Now, every single person I that have told this story to has had roughly the same response as I did upon encountering this information.

“Really? Okay, hang on, how about… um… ‘sky’? Oh wait, no ‘Y’s. OK, erm ‘rhythm’? Nope. Err…”

I wasted twenty minutes trying to think of one single word. I needn’t have bothered. Every one of these words is stupid.

The list contains:

“NTH” (as in Nth)

“BRR” (as in cold)

“BRRR” (as in really cold)

“CWM” (a Welsh word for a valley. Actually, probably most of the Welsh language falls into this category. ‘No vowels’ is a strong suit for the Welsh. In Welsh Scrabble, “dd” counts as one letter. Seriously).

“TSKTSKS” (as in the plural of the telling-off noise)

and “PHPHT” (which I honestly can’t find a definition for)

As you can see, the guys making the Official Scrabble Dictionary have let some pretty questionable stuff slip through the net. Heck, some of this stuff just looks like the text from those anti-spam, human-verification boxes on web forms.

However, that’s certainly not going to stop me from using them next time I get stuck with a fistful of consonants. I mean, presumably this is how people get scores of over 500. That was the epiphany. The point at which I ceased to be a Scrabble dilettante who liked the odd game now and then and became a serious “word nerd”.

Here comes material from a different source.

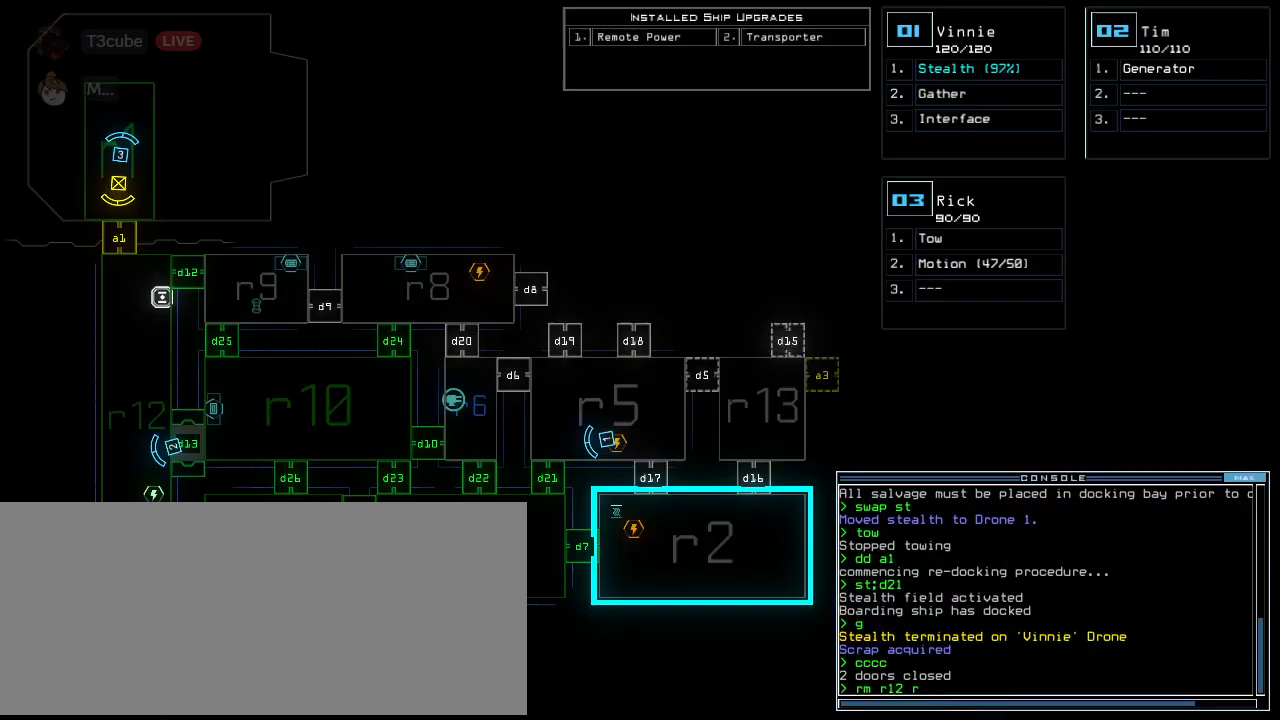
{"keys": ["return"], "events": [[21, "r", "up"], [438, "5", "down"], [479, "return", "down"], [500, "5", "up"]]}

But, I’m not alone. Having since spoken to a lot of people (and I mean A LOT of people) about this stuff, I have quickly realised that almost everyone has a Scrabble story to tell – their very own lexical fisherman’s tale: their highest scoring word; their most unusual word; the time they played a “Z” on a triple letter score. All of them proud moments. All of them interesting. All of them passionately told. And, crucially, none of them including the “word” phpht.